Ich frage mich: Woher nimmt die Politik das Recht, zu definieren, wer eine Überlebenschance hat und wer nicht? Woher nimmt man sich dieses Recht? Die Doppelzüngigkeit, die Doppelbödigkeit, die Heuchelei, die dahintersteckt, kostet Menschen - in Deutschland sind es jährlich 1600 Menschen - das Leben. Das müssen wir uns vor Augen führen.
Gesundheitspolitik hat nicht das Recht, eine bestimmte Lebensführung zur Voraussetzung von Hilfe zu machen.
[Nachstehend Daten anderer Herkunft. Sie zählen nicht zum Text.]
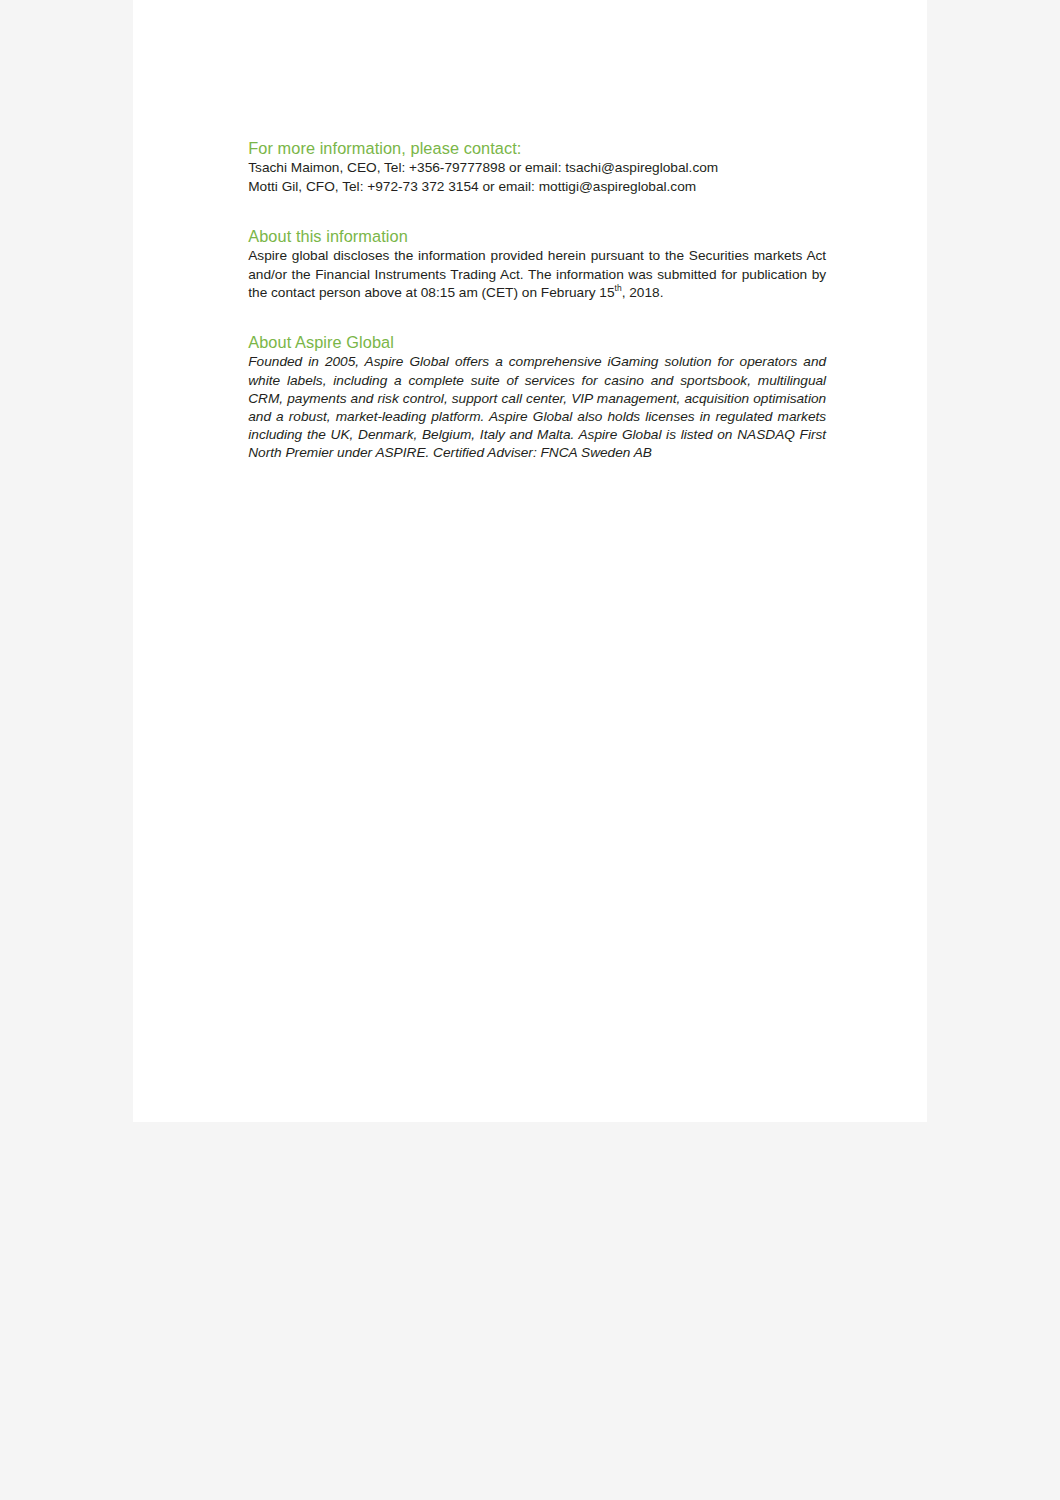For more information, please contact:
Tsachi Maimon, CEO, Tel: +356-79777898 or email: tsachi@aspireglobal.com
Motti Gil, CFO, Tel: +972-73 372 3154 or email: mottigi@aspireglobal.com
About this information
Aspire global discloses the information provided herein pursuant to the Securities markets Act and/or the Financial Instruments Trading Act. The information was submitted for publication by the contact person above at 08:15 am (CET) on February 15th, 2018.
About Aspire Global
Founded in 2005, Aspire Global offers a comprehensive iGaming solution for operators and white labels, including a complete suite of services for casino and sportsbook, multilingual CRM, payments and risk control, support call center, VIP management, acquisition optimisation and a robust, market-leading platform. Aspire Global also holds licenses in regulated markets including the UK, Denmark, Belgium, Italy and Malta. Aspire Global is listed on NASDAQ First North Premier under ASPIRE. Certified Adviser: FNCA Sweden AB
Ich bin der Überzeugung, daß gerade die Erfahrungen, die in der Schweiz gemacht worden sind, uns, die wir hier verantwortlich zu entscheiden haben, den Auftrag geben, Parteibücher und Ideologien beiseite zu legen und Menschen nicht medizinische Hilfe vorzuenthalten. Es grenzt an unterlassene Hilfeleistung, wenn wir nicht endlich hier in Deutschland diesen Schritt tun.
Es wird Ihnen auch nichts bringen, Beispiele dafür anzuführen, daß der körperliche Zustand nicht desolat genug sei, um in diese Projekte zu kommen.
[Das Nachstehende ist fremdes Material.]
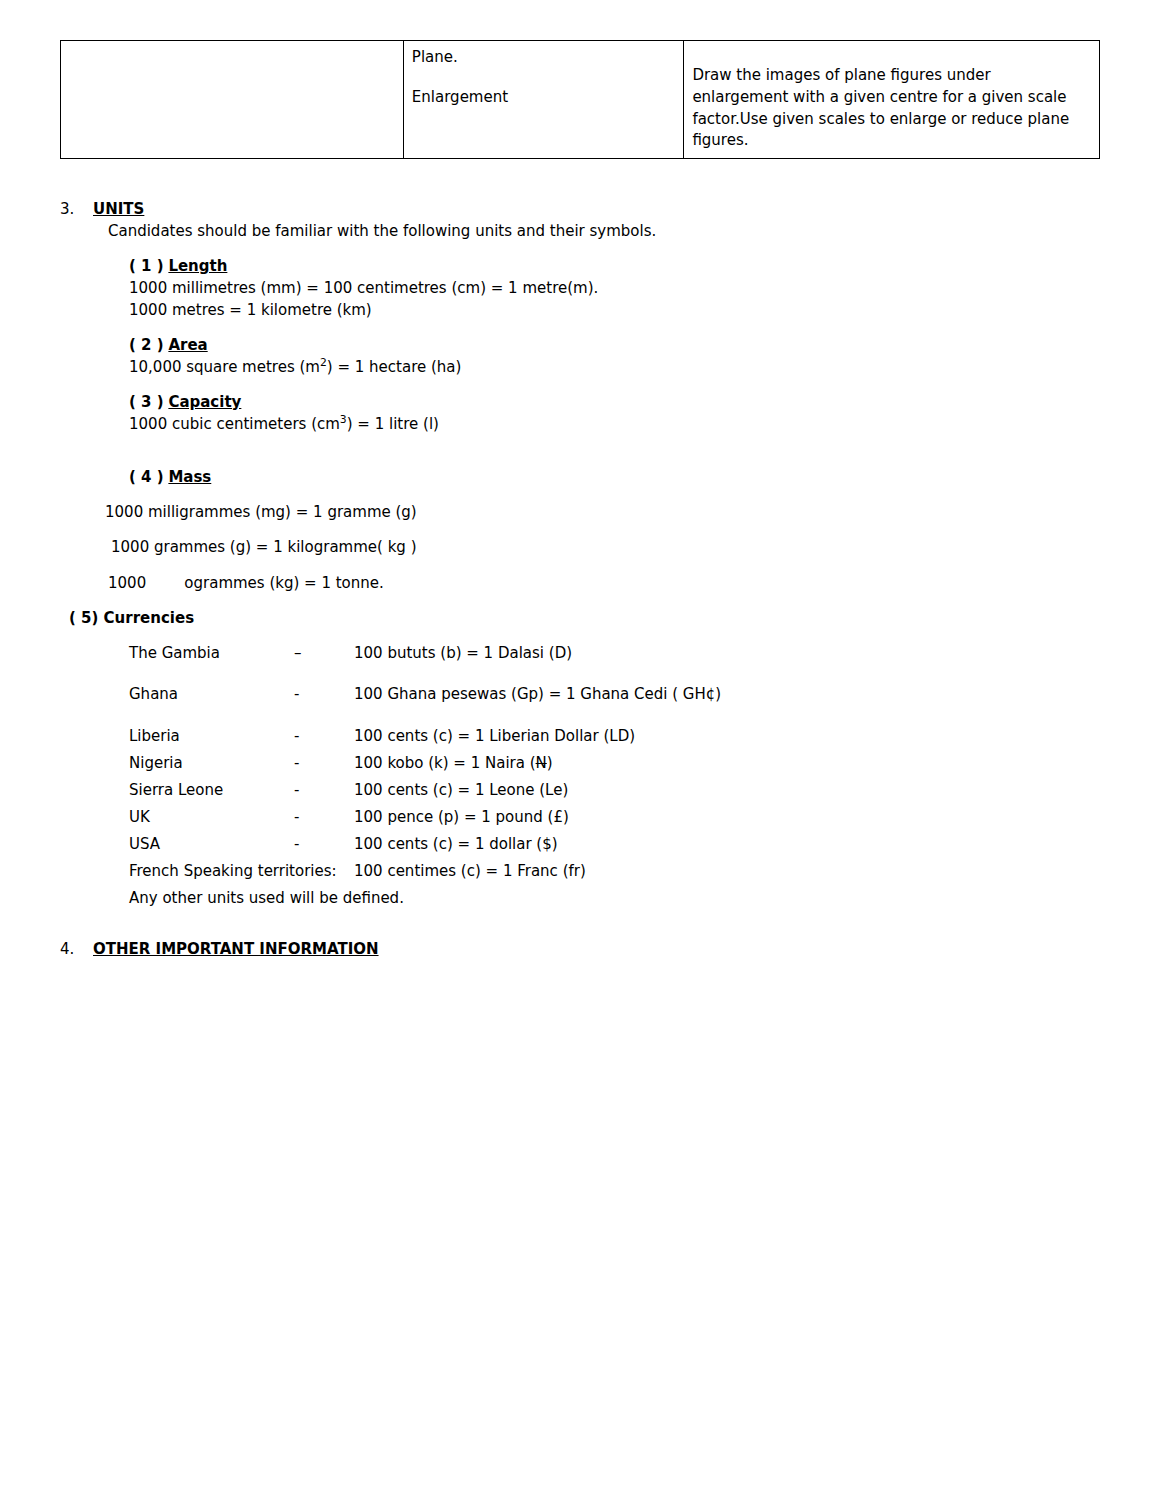| | Plane. Enlargement | Draw the images of plane figures under enlargement with a given centre for a given scale factor.Use given scales to enlarge or reduce plane figures. |
3.
UNITS
Candidates should be familiar with the following units and their symbols.
( 1 ) Length
1000 millimetres (mm) = 100 centimetres (cm) = 1 metre(m).
1000 metres = 1 kilometre (km)
( 2 ) Area
10,000 square metres (m2) = 1 hectare (ha)
( 3 ) Capacity
1000 cubic centimeters (cm3) = 1 litre (l)
( 4 ) Mass
1000 milligrammes (mg) = 1 gramme (g)
1000 grammes (g) = 1 kilogramme( kg )
1000 ogrammes (kg) = 1 tonne.
( 5) Currencies
| The Gambia | – | 100 bututs (b) = 1 Dalasi (D) |
| Ghana | - | 100 Ghana pesewas (Gp) = 1 Ghana Cedi ( GH¢) |
| Liberia | - | 100 cents (c) = 1 Liberian Dollar (LD) |
| Nigeria | - | 100 kobo (k) = 1 Naira ( N ) |
| Sierra Leone | - | 100 cents (c) = 1 Leone (Le) |
| UK | - | 100 pence (p) = 1 pound (£) |
| USA | - | 100 cents (c) = 1 dollar ($) |
| French Speaking territories: | 100 centimes (c) = 1 Franc (fr) |
| Any other units used will be defined. |
4.
OTHER IMPORTANT INFORMATION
Wir waren dort, Herr Hüppe. Beide waren wir in Zürich. Sie wissen so gut wie ich, daß es viele Erkrankte gibt, die schwere psychische Erkrankungen haben und die große Probleme haben, reintegriert zu werden. Dennoch werden sie erreicht. Dies können Sie in Deutschland nicht vorweisen. Es gibt gar kein Recht, Menschen von Angeboten auszuschließen. Wir müssen niedrigschwellig alles tun, sie auch in die Gesundheitsversorgung zu reintegrieren.
Bitte vergessen Sie nicht - Herr Sauer ist im Moment nicht da -: Ich bin Karlsruher Bürgerin und Abgeordnete, Baden-Württembergerin. Aus Baden-Württemberg kommt der Karlsruher Appell, der die Bundesregierung eindringlichst auffordert, den Städten endlich die Möglichkeit zu geben, kontrollierte Programme zu machen. Karlsruhe ist eine CDU-regierte Stadt; Herr Seiler ist dort Oberbürgermeister der CDU. Stuttgart ist eine CDU-regierte Stadt. Frankfurt ist eine CDU-regierte Stadt. Sie können hier nicht ein rot-grünes Szenario aufbauen. Die Vernunft hat gesiegt, auch bei Politikerinnen und Politikern Ihrer eigenen Partei.
Widersetzen Sie sich nicht der Entwicklung der Zeit. Die Zeit ist reif dafür.
Ich habe es sehr begrüßt, als Herr Bundesgesundheitsminister Seehofer - der sich heute für diese Debatte entschuldigt hat - gesagt hat, er werde nach Zürich fahren und sich dieses Modell anschauen. Ich bin überzeugt davon: Wenn er als Gesundheitspolitiker entscheidet, dann wird er sich dieser Entwicklung nicht in den Weg stellen.
Danke.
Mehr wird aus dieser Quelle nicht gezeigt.